The modern state takes care of its citizens from "cradle to the grave". All these developments
have widened the scope and ambit of administrative law.
Administrative law is the law that governs the administrative actions. It includes law relating
to the rule-making power of the administrative bodies, the quasi-judicial function of
administrative agencies, legal liabilities of public authorities and power of the ordinary courts
to supervise administrative authorities.

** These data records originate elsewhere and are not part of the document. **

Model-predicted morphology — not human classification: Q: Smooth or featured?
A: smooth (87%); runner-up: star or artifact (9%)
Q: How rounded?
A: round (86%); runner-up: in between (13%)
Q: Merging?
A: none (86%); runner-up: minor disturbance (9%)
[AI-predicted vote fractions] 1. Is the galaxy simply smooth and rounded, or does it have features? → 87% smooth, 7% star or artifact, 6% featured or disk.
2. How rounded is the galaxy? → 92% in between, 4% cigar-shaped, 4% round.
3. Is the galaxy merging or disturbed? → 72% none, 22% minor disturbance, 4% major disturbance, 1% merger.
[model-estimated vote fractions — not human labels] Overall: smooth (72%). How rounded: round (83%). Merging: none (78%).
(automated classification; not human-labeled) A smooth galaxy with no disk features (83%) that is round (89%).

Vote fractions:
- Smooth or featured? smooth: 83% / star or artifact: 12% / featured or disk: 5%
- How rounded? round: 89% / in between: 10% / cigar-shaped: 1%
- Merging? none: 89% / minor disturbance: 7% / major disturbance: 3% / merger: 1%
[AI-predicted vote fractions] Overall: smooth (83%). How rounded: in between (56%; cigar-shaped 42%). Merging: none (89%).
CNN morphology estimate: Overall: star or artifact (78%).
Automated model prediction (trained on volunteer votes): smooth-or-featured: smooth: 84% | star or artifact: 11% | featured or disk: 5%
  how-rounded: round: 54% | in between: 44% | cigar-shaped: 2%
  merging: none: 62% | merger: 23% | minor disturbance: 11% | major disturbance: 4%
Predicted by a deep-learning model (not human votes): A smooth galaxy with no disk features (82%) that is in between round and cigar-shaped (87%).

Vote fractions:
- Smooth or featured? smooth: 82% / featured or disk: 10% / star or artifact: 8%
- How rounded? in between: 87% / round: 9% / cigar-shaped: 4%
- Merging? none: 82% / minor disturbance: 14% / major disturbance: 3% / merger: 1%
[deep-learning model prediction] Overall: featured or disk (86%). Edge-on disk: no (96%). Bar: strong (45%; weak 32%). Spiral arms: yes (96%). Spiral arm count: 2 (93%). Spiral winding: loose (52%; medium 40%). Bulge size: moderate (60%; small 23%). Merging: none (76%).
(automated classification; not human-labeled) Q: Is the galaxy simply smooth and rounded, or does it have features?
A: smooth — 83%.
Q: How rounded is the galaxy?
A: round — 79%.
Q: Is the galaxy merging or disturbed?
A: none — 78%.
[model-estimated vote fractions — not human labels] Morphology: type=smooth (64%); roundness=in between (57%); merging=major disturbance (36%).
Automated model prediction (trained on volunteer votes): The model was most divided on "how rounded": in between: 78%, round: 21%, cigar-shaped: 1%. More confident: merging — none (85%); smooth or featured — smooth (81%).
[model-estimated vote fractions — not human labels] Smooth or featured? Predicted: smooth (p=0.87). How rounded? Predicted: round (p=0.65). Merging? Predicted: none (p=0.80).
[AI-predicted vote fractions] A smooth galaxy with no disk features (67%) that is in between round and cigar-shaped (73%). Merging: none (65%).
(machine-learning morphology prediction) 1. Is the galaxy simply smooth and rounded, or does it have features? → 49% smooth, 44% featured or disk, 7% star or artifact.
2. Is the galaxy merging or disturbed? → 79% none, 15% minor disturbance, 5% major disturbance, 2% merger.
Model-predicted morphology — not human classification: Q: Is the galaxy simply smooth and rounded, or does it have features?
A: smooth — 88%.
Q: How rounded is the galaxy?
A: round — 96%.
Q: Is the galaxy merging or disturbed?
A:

It governs the executive and ensures that the executive
treats the public fairly.
Administrative law is a branch of public law. It deals with the relationship of individuals with
the government. It determines the organisation and power structure of administrative and
quasi-judicial authorities to enforce the law. It is primarily concerned with official actions
and procedures and puts in place a control mechanism by which administrative agencies stay
within bounds.However, administrative law is not a codified law. It is a judge-made law
which evolved over time.

DEFINITION

Administrative law is the body of law that governs the activities of administrative agencies of
the government which comprise of rulemaking or legislation (when delegated to them by the
Legislature as and when the need be), adjudication(to pronounce decisions while giving
judgements on certain matters),implementation/enforcement of public policy.

1. Ivor Jennings
"Administrative law is the law relating to the administration. It determines the organization,
powers and duties of the administrative authorities. "
This is the most widely-accepted definition. But according to Griffith and Street, there are
two difficulties with this definition:

1. It does not distinguish administrative law from constitutional law.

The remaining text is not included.